The Courier understands that the shopping centre’s operators reached out to administration leaders earlier this month amid ongoing uncertainty surrounding the fate of BHS.
Dundee City Council leaders will now meet Wellgate management for crunch talks.
Local councillors had intended to meet senior centre staff but the matter has now been upgraded and left in the hands of council chiefs.
Doubts have surrounded the centre for months, with a number of stores closing their doors and plans to open a new cinema placed on the back burner.
Local councillor Ken Lynn previously admitted that he has genuine concerns for the future of the centre.
A source close to the talks confirmed the meeting is being treated as a matter of priority and had been passed “to the top of the tree”.
Centre manager Peter Aitken said uncertainty surrounding BHS has made securing the shopping centre’s future even more challenging.
Speaking to The Courier, Mr Aitken said that while he welcomes Dundee’s Waterfront development, he will urge Dundee City Council to ensure that the whole of the city benefits from the regeneration.
He said: “As part of our mission to ensure that Wellgate remains an important part of Dundee city centre, a number of talks are being held to develop a strategy for the future.
“Although talks are always ongoing throughout the year, this strategy has become more of a priority in light of the BHS situation.
“Although no decision on this national company has been made as yet, we have to prepare for the possibility that it may create a void in the centre.
“Therefore, the centre owners, and a number of other parties are meeting this week to discuss how Wellgate can be rejuvenated if this situation arises.

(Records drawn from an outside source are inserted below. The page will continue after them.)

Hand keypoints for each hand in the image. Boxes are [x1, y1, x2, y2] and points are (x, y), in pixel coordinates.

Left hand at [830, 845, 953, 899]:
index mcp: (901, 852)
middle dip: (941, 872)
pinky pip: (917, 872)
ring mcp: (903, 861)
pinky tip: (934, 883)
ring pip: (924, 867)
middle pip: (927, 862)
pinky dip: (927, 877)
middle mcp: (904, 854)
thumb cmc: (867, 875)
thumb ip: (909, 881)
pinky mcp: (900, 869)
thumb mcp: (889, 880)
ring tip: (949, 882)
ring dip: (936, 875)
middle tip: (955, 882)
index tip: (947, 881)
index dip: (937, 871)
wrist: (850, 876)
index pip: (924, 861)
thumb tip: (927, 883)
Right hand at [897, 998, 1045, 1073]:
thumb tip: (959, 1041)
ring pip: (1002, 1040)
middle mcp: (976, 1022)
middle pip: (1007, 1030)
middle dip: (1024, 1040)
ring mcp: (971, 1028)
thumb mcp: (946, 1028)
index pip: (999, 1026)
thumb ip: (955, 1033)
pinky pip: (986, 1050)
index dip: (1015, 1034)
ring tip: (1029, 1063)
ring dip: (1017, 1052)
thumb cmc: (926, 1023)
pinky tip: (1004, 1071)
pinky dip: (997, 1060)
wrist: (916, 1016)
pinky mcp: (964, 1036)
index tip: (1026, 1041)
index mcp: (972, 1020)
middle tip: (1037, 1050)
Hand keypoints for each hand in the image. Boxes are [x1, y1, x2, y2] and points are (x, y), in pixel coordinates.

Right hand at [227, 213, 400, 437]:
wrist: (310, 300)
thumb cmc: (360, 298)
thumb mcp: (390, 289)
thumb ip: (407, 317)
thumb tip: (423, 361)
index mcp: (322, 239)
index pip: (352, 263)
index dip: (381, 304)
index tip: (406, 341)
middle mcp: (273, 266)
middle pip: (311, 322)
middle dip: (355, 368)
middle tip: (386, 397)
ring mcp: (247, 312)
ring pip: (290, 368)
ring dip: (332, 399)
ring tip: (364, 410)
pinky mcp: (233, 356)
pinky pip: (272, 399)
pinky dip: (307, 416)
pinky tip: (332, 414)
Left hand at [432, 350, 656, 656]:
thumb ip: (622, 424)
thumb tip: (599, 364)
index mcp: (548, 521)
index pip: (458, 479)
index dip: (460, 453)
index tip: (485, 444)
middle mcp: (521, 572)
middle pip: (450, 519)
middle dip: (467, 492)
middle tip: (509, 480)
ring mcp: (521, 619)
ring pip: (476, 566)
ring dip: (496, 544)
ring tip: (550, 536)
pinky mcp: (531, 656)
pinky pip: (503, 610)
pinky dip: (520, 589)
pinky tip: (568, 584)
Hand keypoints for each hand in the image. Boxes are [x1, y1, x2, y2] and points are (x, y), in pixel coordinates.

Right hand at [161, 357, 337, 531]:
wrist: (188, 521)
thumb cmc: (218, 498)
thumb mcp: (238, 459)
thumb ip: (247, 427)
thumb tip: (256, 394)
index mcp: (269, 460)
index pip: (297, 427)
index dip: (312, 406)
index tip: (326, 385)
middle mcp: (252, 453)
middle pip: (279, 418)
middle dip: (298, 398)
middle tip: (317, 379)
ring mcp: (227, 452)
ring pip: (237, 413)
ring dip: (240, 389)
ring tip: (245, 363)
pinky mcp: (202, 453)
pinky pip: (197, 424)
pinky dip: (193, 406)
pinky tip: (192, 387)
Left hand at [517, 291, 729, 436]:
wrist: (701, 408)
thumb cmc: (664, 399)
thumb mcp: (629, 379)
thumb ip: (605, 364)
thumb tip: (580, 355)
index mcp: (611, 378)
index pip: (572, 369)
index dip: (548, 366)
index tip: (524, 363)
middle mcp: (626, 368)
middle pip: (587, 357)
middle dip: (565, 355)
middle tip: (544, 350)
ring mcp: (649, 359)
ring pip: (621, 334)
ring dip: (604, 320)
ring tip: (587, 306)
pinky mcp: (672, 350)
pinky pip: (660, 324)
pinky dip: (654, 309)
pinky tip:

“Our management team are also instigating various meetings, including those with Dundee City Council, to discuss ways of driving more footfall to this end of Dundee city centre.”
The centre manager continued: “We very much welcome the Waterfront development but it’s crucial that a collaborative approach is taken to ensure that the whole of the city centre is promoted and accessible to all visitors as we move forwards.
“By collaborating with this week’s Ignite festival, for example, we attracted a diverse range of visitors into the centre, and are planning a number of other activities and events over the Summer in a bid to develop our place in the community, and to attract more people – and new audiences – to this end of town.”
A spokesman for Dundee City council said: “The council is working with Wellgate as part of our efforts to enhance the city centre.”